Smudge on the dotted line: savings bank duped customers with share offer
Galician lenders investigated over preferential selling sometimes without proper consent
Caixanova, the failed savings bank that merged with Caixa Galicia to create NovaGalicia in late 2010, and which in turn was taken over by the Bank of Spain, mis-sold shares to hundreds of customers to generate cash and inflate its book value, according to documents seen by EL PÁIS. The documents show that the bank systematically ignored the National Securities Commission’s (CNMV) recommendations to only offer shares to customers with experience of the financial markets.
One purchase form for 6,000 euros’ worth of shares dating from 2007 was signed with a fingerprint by an 86-year woman.
Several memorandums sent by the head office of the Caixanova to branches between 2004 and 2009 encouraged bank staff to sell, on a “preferential” basis to its customers shares and CDOs, or Collateralized Debt Obligations — complex financial tools that repackage individual loans into a product that can be sold to investors on the secondary market, typically made up of auto loans, credit card debt, mortgages, or corporate debt. Caixanova’s policy not only generated more cash to make new loans, but moved the risk of those loans defaulting from the bank to investors, as well as giving it new and more profitable products to sell, which boosted share prices and managers’ bonuses. But the strategy flew in the face of the CNMV’s instructions advising banks to exercise caution when selling such products, and to carefully assess potential buyers.
Several Caixanova customers who bought preferential shares have told EL PAÍS that they were never asked about their knowledge or understanding of the financial markets. Some had copies of still-unsigned purchase forms. The lack of any guarantees to protect customers has been highlighted by consumer protection groups as well as Galicia’s top court, which is to bring charges against NovaGalicia. Carlos Varela, the chief prosecutor of the Galician High Court, said last week that the case against Novagalicia would represent people who had already brought cases against Caixanova for mis-selling shares, and who subsequently saw their investments wiped out when the price collapsed and the bank was taken over by the Bank of Spain.

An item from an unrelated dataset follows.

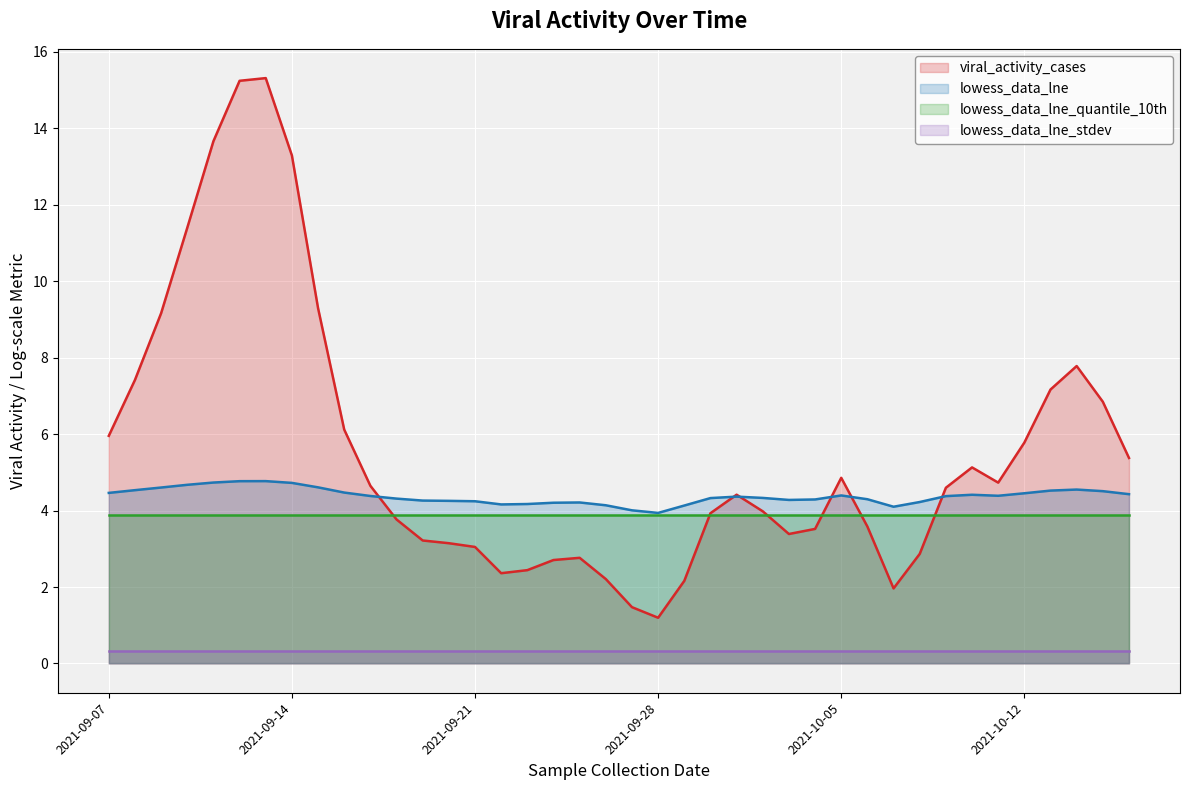

How many interior local peaks does the viral_activity_cases series have?

6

Varela says that he is aware of cases where Caixanova even used money from depositors to buy shares for them without their consent. He adds that his office is currently looking into around 500 cases of customers who were mis-sold shares.
Spanish banks sold around 30 billion euros’ worth of so-called preferential shares between 1999 and 2011. Growing numbers of investors who feel that the risks associated with buying shares in their banks, many of which had huge investments in the property sector and were hard hit when the real estate bubble burst, are now seeking legal redress. The regional government of Galicia has advised bank customers who feel that they were duped to seek arbitration.
No definitive solution has yet been found to help Caixanova customers. Some other savings banks that have been taken over by the Bank of Spain have proposed setting up an account that would allow customers who bought preferential shares to get their initial investment back. NovaGalicia has been given money from the FROB Orderly Banking Restructuring Fund. It remains to be seen whether Novagalicia’s customers will benefit directly from the EU bailout of the Spain’s banking sector.